Pull the text from each listing below and reproduce its lines word for word, in their original order.
──────── RECORDS SHOWN ────────
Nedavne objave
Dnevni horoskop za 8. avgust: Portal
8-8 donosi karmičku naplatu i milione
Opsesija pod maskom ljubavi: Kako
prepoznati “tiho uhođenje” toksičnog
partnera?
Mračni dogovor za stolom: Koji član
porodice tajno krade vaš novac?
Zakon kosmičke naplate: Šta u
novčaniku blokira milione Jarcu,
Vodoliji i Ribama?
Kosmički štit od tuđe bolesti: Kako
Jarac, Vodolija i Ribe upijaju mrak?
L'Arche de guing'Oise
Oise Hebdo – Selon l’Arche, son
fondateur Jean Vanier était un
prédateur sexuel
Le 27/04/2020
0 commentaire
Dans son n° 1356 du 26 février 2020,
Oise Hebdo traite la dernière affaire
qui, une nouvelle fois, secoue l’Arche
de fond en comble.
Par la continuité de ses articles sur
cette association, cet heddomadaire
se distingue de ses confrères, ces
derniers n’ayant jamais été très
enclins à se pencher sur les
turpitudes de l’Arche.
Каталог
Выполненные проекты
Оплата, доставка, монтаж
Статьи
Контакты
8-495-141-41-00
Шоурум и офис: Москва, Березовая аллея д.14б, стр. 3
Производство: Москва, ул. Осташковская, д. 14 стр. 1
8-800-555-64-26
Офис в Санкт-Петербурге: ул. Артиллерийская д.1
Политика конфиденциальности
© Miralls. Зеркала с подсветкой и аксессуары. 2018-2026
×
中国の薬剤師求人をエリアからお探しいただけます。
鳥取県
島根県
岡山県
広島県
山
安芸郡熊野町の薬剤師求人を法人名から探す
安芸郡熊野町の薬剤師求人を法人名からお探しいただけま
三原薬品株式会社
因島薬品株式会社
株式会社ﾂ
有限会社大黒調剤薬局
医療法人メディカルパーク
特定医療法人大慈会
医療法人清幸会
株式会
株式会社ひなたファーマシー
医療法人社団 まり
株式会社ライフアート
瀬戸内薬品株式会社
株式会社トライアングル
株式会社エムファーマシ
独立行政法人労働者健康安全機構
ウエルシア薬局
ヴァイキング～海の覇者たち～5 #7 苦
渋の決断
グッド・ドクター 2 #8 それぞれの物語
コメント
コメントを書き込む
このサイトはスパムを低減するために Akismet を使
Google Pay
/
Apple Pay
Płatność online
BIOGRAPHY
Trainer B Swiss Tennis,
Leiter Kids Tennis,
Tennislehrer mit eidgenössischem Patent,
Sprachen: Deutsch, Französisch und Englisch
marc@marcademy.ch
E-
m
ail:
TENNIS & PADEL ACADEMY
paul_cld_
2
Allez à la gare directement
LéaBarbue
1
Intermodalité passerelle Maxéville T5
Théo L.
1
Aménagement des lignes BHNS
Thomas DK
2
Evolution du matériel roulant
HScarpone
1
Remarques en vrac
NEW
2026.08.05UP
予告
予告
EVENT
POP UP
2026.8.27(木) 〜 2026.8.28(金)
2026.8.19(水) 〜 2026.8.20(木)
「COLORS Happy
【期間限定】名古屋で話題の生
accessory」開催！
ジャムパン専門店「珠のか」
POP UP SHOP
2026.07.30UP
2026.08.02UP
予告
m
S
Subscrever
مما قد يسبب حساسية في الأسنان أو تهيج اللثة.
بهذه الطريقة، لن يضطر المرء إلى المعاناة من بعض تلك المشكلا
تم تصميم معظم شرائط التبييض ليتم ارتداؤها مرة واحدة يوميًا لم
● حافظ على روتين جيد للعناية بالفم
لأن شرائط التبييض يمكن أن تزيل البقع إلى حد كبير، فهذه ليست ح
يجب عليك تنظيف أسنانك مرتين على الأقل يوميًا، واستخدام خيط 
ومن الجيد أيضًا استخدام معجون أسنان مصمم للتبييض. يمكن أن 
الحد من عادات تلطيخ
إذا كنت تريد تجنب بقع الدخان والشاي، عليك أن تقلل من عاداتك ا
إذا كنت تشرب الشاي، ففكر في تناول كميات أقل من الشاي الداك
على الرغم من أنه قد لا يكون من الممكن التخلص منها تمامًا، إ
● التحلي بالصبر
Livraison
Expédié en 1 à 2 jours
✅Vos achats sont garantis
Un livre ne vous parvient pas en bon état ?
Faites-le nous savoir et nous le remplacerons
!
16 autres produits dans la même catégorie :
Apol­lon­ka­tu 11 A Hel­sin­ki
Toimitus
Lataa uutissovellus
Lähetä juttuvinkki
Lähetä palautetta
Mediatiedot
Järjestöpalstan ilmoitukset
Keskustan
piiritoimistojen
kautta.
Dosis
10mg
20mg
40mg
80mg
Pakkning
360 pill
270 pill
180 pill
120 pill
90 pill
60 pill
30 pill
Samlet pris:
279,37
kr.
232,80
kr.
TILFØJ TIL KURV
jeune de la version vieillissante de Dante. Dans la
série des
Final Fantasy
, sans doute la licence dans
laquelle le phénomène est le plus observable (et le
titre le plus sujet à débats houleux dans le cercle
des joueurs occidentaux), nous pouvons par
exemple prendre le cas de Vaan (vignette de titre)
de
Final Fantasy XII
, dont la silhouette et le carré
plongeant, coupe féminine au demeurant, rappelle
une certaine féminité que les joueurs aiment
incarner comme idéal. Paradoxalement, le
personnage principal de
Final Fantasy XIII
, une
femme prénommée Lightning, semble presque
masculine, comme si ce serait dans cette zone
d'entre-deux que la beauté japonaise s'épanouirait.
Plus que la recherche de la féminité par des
────────
:: TASK RESULT ::
Nedavne objave
Dnevni horoskop za 8. avgust: Portal
8-8 donosi karmičku naplatu i milione
Opsesija pod maskom ljubavi: Kako
prepoznati “tiho uhođenje” toksičnog
partnera?
Mračni dogovor za stolom: Koji član
porodice tajno krade vaš novac?
Zakon kosmičke naplate: Šta u
novčaniku blokira milione Jarcu,
Vodoliji i Ribama?
Kosmički štit od tuđe bolesti: Kako
Jarac, Vodolija i Ribe upijaju mrak?
L'Arche de guing'Oise
Oise Hebdo – Selon l’Arche, son
fondateur Jean Vanier était un
prédateur sexuel
Le 27/04/2020
0 commentaire
Dans son n° 1356 du 26 février 2020,
Oise Hebdo traite la dernière affaire
qui, une nouvelle fois, secoue l’Arche
de fond en comble.
Par la continuité de ses articles sur
cette association, cet heddomadaire
se distingue de ses confrères, ces
derniers n’ayant jamais été très
enclins à se pencher sur les
turpitudes de l’Arche.
Каталог
Выполненные проекты
Оплата, доставка, монтаж
Статьи
Контакты
8-495-141-41-00
Шоурум и офис: Москва, Березовая аллея д.14б, стр. 3
Производство: Москва, ул. Осташковская, д. 14 стр. 1
8-800-555-64-26
Офис в Санкт-Петербурге: ул. Артиллерийская д.1
Политика конфиденциальности
© Miralls. Зеркала с подсветкой и аксессуары. 2018-2026
×
中国の薬剤師求人をエリアからお探しいただけます。
鳥取県
島根県
岡山県
広島県
山
安芸郡熊野町の薬剤師求人を法人名から探す
安芸郡熊野町の薬剤師求人を法人名からお探しいただけま
三原薬品株式会社
因島薬品株式会社
株式会社ﾂ
有限会社大黒調剤薬局
医療法人メディカルパーク
特定医療法人大慈会
医療法人清幸会
株式会
株式会社ひなたファーマシー
医療法人社団 まり
株式会社ライフアート
瀬戸内薬品株式会社
株式会社トライアングル
株式会社エムファーマシ
独立行政法人労働者健康安全機構
ウエルシア薬局
ヴァイキング～海の覇者たち～5 #7 苦
渋の決断
グッド・ドクター 2 #8 それぞれの物語
コメント
コメントを書き込む
このサイトはスパムを低減するために Akismet を使
Google Pay
/
Apple Pay
Płatność online
BIOGRAPHY
Trainer B Swiss Tennis,
Leiter Kids Tennis,
Tennislehrer mit eidgenössischem Patent,
Sprachen: Deutsch, Französisch und Englisch
marc@marcademy.ch
E-
m
ail:
TENNIS & PADEL ACADEMY
paul_cld_
2
Allez à la gare directement
LéaBarbue
1
Intermodalité passerelle Maxéville T5
Théo L.
1
Aménagement des lignes BHNS
Thomas DK
2
Evolution du matériel roulant
HScarpone
1
Remarques en vrac
NEW
2026.08.05UP
予告
予告
EVENT
POP UP
2026.8.27(木) 〜 2026.8.28(金)
2026.8.19(水) 〜 2026.8.20(木)
「COLORS Happy
【期間限定】名古屋で話題の生
accessory」開催！
ジャムパン専門店「珠のか」
POP UP SHOP
2026.07.30UP
2026.08.02UP
予告
m
S
Subscrever
مما قد يسبب حساسية في الأسنان أو تهيج اللثة.
بهذه الطريقة، لن يضطر المرء إلى المعاناة من بعض تلك المشكلا
تم تصميم معظم شرائط التبييض ليتم ارتداؤها مرة واحدة يوميًا لم
● حافظ على روتين جيد للعناية بالفم
لأن شرائط التبييض يمكن أن تزيل البقع إلى حد كبير، فهذه ليست ح
يجب عليك تنظيف أسنانك مرتين على الأقل يوميًا، واستخدام خيط 
ومن الجيد أيضًا استخدام معجون أسنان مصمم للتبييض. يمكن أن 
الحد من عادات تلطيخ
إذا كنت تريد تجنب بقع الدخان والشاي، عليك أن تقلل من عاداتك ا
إذا كنت تشرب الشاي، ففكر في تناول كميات أقل من الشاي الداك
على الرغم من أنه قد لا يكون من الممكن التخلص منها تمامًا، إ
● التحلي بالصبر
Livraison
Expédié en 1 à 2 jours
✅Vos achats sont garantis
Un livre ne vous parvient pas en bon état ?
Faites-le nous savoir et nous le remplacerons
!
16 autres produits dans la même catégorie :
Apol­lon­ka­tu 11 A Hel­sin­ki
Toimitus
Lataa uutissovellus
Lähetä juttuvinkki
Lähetä palautetta
Mediatiedot
Järjestöpalstan ilmoitukset
Keskustan
piiritoimistojen
kautta.
Dosis
10mg
20mg
40mg
80mg
Pakkning
360 pill
270 pill
180 pill
120 pill
90 pill
60 pill
30 pill
Samlet pris:
279,37
kr.
232,80
kr.
TILFØJ TIL KURV
jeune de la version vieillissante de Dante. Dans la
série des
Final Fantasy
, sans doute la licence dans
laquelle le phénomène est le plus observable (et le
titre le plus sujet à débats houleux dans le cercle
des joueurs occidentaux), nous pouvons par
exemple prendre le cas de Vaan (vignette de titre)
de
Final Fantasy XII
, dont la silhouette et le carré
plongeant, coupe féminine au demeurant, rappelle
une certaine féminité que les joueurs aiment
incarner comme idéal. Paradoxalement, le
personnage principal de
Final Fantasy XIII
, une
femme prénommée Lightning, semble presque
masculine, comme si ce serait dans cette zone
d'entre-deux que la beauté japonaise s'épanouirait.
Plus que la recherche de la féminité par des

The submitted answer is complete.